┌──
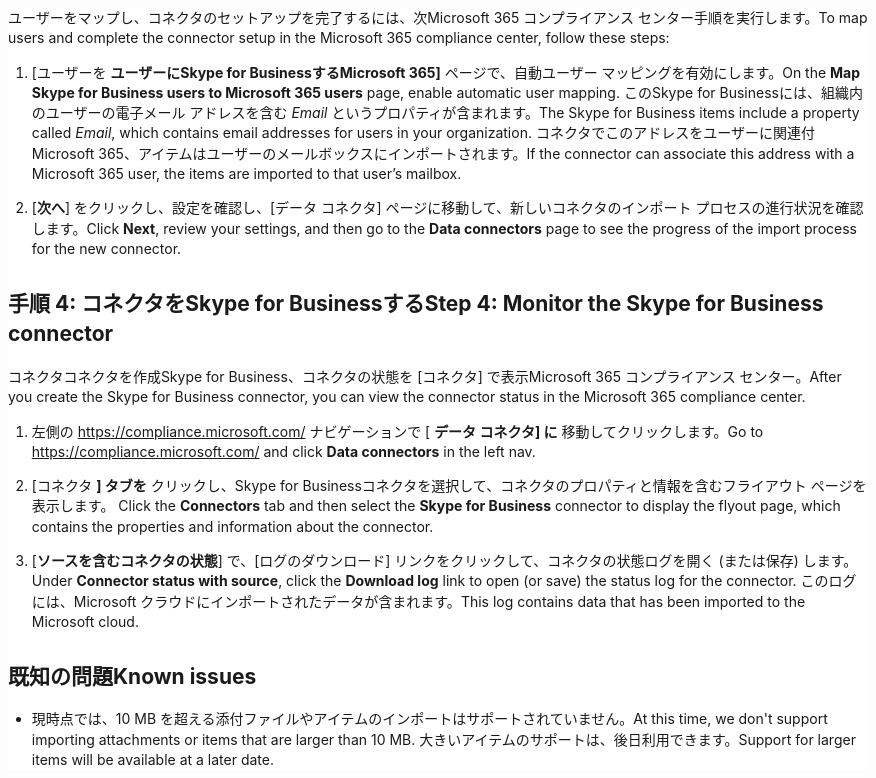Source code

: <span data-ttu-id="62943-142">ユーザーをマップし、コネクタのセットアップを完了するには、次Microsoft 365 コンプライアンス センター手順を実行します。</span><span class="sxs-lookup"><span data-stu-id="62943-142">To map users and complete the connector setup in the Microsoft 365 compliance center, follow these steps:</span></span>

1. <span data-ttu-id="62943-143">[ユーザーを **ユーザーにSkype for BusinessするMicrosoft 365]** ページで、自動ユーザー マッピングを有効にします。</span><span class="sxs-lookup"><span data-stu-id="62943-143">On the **Map Skype for Business users to Microsoft 365 users** page, enable automatic user mapping.</span></span> <span data-ttu-id="62943-144">このSkype for Businessには、組織内のユーザーの電子メール アドレスを含む *Email* というプロパティが含まれます。</span><span class="sxs-lookup"><span data-stu-id="62943-144">The Skype for Business items include a property called *Email*, which contains email addresses for users in your organization.</span></span> <span data-ttu-id="62943-145">コネクタでこのアドレスをユーザーに関連付Microsoft 365、アイテムはユーザーのメールボックスにインポートされます。</span><span class="sxs-lookup"><span data-stu-id="62943-145">If the connector can associate this address with a Microsoft 365 user, the items are imported to that user’s mailbox.</span></span>

2. <span data-ttu-id="62943-146">[**次へ**] をクリックし、設定を確認し、[データ コネクタ] ページに移動して、新しいコネクタのインポート プロセスの進行状況を確認します。</span><span class="sxs-lookup"><span data-stu-id="62943-146">Click **Next**, review your settings, and then go to the **Data connectors** page to see the progress of the import process for the new connector.</span></span>

## <a name="step-4-monitor-the-skype-for-business-connector"></a><span data-ttu-id="62943-147">手順 4: コネクタをSkype for Businessする</span><span class="sxs-lookup"><span data-stu-id="62943-147">Step 4: Monitor the Skype for Business connector</span></span>

<span data-ttu-id="62943-148">コネクタコネクタを作成Skype for Business、コネクタの状態を [コネクタ] で表示Microsoft 365 コンプライアンス センター。</span><span class="sxs-lookup"><span data-stu-id="62943-148">After you create the Skype for Business connector, you can view the connector status in the Microsoft 365 compliance center.</span></span>

1. <span data-ttu-id="62943-149">左側の <https://compliance.microsoft.com/> ナビゲーションで [ **データ コネクタ] に** 移動してクリックします。</span><span class="sxs-lookup"><span data-stu-id="62943-149">Go to <https://compliance.microsoft.com/> and click **Data connectors** in the left nav.</span></span>

2. <span data-ttu-id="62943-150">[コネクタ **] タブを** クリックし、Skype for Businessコネクタを選択して、コネクタのプロパティと情報を含むフライアウト ページを表示します。 </span><span class="sxs-lookup"><span data-stu-id="62943-150">Click the **Connectors** tab and then select the **Skype for Business** connector to display the flyout page, which contains the properties and information about the connector.</span></span>

3. <span data-ttu-id="62943-151">[**ソースを含むコネクタの状態**] で、[ログのダウンロード] リンクをクリックして、コネクタの状態ログを開く (または保存) します。 </span><span class="sxs-lookup"><span data-stu-id="62943-151">Under **Connector status with source**, click the **Download log** link to open (or save) the status log for the connector.</span></span> <span data-ttu-id="62943-152">このログには、Microsoft クラウドにインポートされたデータが含まれます。</span><span class="sxs-lookup"><span data-stu-id="62943-152">This log contains data that has been imported to the Microsoft cloud.</span></span>

## <a name="known-issues"></a><span data-ttu-id="62943-153">既知の問題</span><span class="sxs-lookup"><span data-stu-id="62943-153">Known issues</span></span>

- <span data-ttu-id="62943-154">現時点では、10 MB を超える添付ファイルやアイテムのインポートはサポートされていません。</span><span class="sxs-lookup"><span data-stu-id="62943-154">At this time, we don't support importing attachments or items that are larger than 10 MB.</span></span> <span data-ttu-id="62943-155">大きいアイテムのサポートは、後日利用できます。</span><span class="sxs-lookup"><span data-stu-id="62943-155">Support for larger items will be available at a later date.</span></span>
└──
## TASK
Above are some records. Copy each of their lines that holds the string "name".

## RESULT OF THIS EXERCISE
## <a name="step-4-monitor-the-skype-for-business-connector"></a><span data-ttu-id="62943-147">手順 4: コネクタをSkype for Businessする</span><span class="sxs-lookup"><span data-stu-id="62943-147">Step 4: Monitor the Skype for Business connector</span></span>
## <a name="known-issues"></a><span data-ttu-id="62943-153">既知の問題</span><span class="sxs-lookup"><span data-stu-id="62943-153">Known issues</span></span>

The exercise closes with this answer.